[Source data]

+-------+

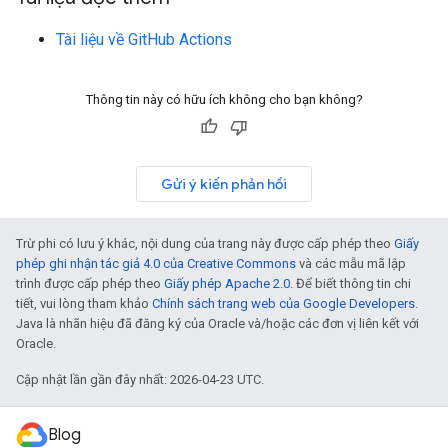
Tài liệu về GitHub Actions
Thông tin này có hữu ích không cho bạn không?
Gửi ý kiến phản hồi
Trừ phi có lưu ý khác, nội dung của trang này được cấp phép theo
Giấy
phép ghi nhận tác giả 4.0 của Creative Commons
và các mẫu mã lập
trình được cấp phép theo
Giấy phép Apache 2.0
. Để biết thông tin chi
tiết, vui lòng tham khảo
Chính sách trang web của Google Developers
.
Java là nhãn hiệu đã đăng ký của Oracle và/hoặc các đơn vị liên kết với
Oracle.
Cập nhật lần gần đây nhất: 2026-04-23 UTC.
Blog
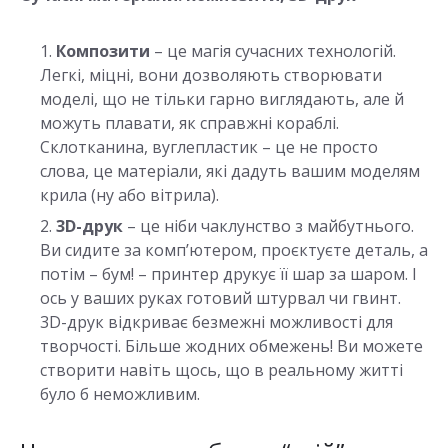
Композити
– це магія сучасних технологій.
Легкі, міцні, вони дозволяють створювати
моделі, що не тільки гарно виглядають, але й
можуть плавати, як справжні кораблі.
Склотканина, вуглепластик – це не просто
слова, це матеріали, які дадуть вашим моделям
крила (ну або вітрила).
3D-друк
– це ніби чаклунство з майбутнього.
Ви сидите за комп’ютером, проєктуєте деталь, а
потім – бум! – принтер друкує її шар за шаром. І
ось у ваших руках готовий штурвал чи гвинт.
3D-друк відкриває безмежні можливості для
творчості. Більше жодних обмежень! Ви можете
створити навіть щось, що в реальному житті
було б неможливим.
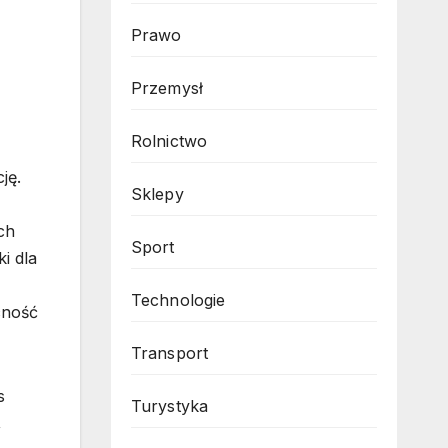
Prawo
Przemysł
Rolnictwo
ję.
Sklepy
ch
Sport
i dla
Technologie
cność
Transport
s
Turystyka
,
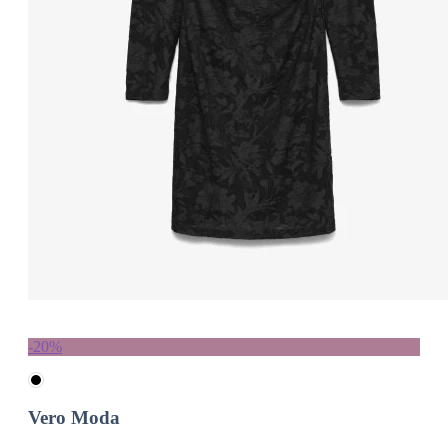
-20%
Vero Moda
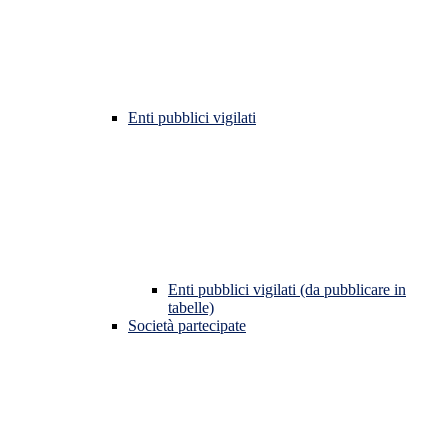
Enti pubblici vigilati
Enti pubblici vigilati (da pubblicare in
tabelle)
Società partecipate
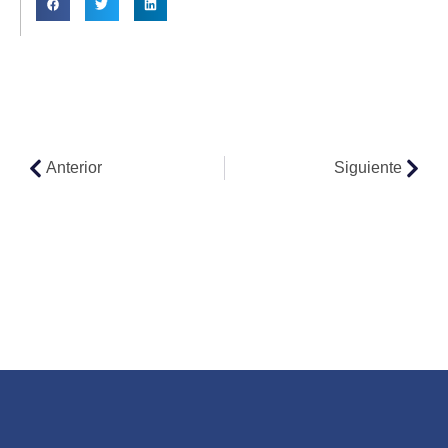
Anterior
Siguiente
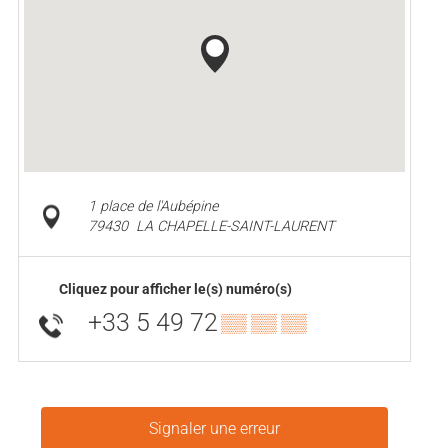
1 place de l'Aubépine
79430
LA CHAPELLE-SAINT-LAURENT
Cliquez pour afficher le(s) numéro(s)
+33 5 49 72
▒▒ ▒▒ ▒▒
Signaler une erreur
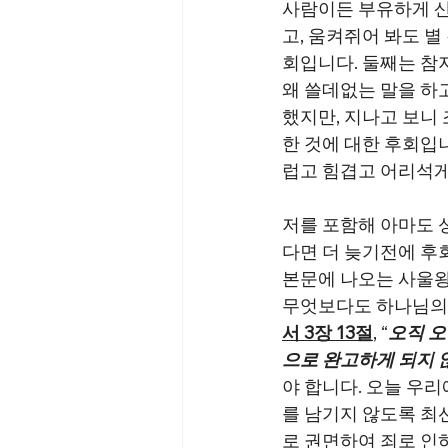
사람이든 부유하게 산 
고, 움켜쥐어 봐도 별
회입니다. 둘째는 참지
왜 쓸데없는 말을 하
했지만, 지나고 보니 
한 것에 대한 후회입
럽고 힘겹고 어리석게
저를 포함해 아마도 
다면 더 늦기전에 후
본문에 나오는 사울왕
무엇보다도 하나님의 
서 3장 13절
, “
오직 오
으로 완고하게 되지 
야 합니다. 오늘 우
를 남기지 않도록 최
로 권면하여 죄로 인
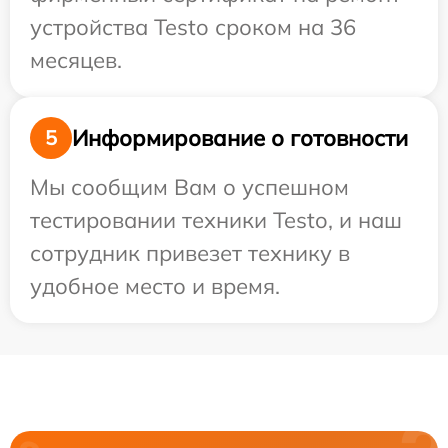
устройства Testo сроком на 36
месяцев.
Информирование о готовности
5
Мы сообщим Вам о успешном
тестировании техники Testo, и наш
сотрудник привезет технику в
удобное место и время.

+-------+

Copy every line above word for word and exclude the pictures.

● Solution to this exercise
Tài liệu về GitHub Actions
Thông tin này có hữu ích không cho bạn không?
Gửi ý kiến phản hồi
Trừ phi có lưu ý khác, nội dung của trang này được cấp phép theo
Giấy
phép ghi nhận tác giả 4.0 của Creative Commons
và các mẫu mã lập
trình được cấp phép theo
Giấy phép Apache 2.0
. Để biết thông tin chi
tiết, vui lòng tham khảo
Chính sách trang web của Google Developers
.
Java là nhãn hiệu đã đăng ký của Oracle và/hoặc các đơn vị liên kết với
Oracle.
Cập nhật lần gần đây nhất: 2026-04-23 UTC.
Blog
Композити
– це магія сучасних технологій.
Легкі, міцні, вони дозволяють створювати
моделі, що не тільки гарно виглядають, але й
можуть плавати, як справжні кораблі.
Склотканина, вуглепластик – це не просто
слова, це матеріали, які дадуть вашим моделям
крила (ну або вітрила).
3D-друк
– це ніби чаклунство з майбутнього.
Ви сидите за комп’ютером, проєктуєте деталь, а
потім – бум! – принтер друкує її шар за шаром. І
ось у ваших руках готовий штурвал чи гвинт.
3D-друк відкриває безмежні можливості для
творчості. Більше жодних обмежень! Ви можете
створити навіть щось, що в реальному житті
було б неможливим.
Prawo
Przemysł
Rolnictwo
ję.
Sklepy
ch
Sport
i dla
Technologie
cność
Transport
s
Turystyka
,
-20%
Vero Moda
Enti pubblici vigilati
Enti pubblici vigilati (da pubblicare in
tabelle)
Società partecipate
Anterior
Siguiente
1 place de l'Aubépine
79430
LA CHAPELLE-SAINT-LAURENT
Cliquez pour afficher le(s) numéro(s)
+33 5 49 72
▒▒ ▒▒ ▒▒
Signaler une erreur
사람이든 부유하게 산 
고, 움켜쥐어 봐도 별
회입니다. 둘째는 참지
왜 쓸데없는 말을 하
했지만, 지나고 보니 
한 것에 대한 후회입
럽고 힘겹고 어리석게
저를 포함해 아마도 
다면 더 늦기전에 후
본문에 나오는 사울왕
무엇보다도 하나님의 
서 3장 13절
, “
오직 오
으로 완고하게 되지 
야 합니다. 오늘 우
를 남기지 않도록 최
로 권면하여 죄로 인
устройства Testo сроком на 36
месяцев.
Информирование о готовности
5
Мы сообщим Вам о успешном
тестировании техники Testo, и наш
сотрудник привезет технику в
удобное место и время.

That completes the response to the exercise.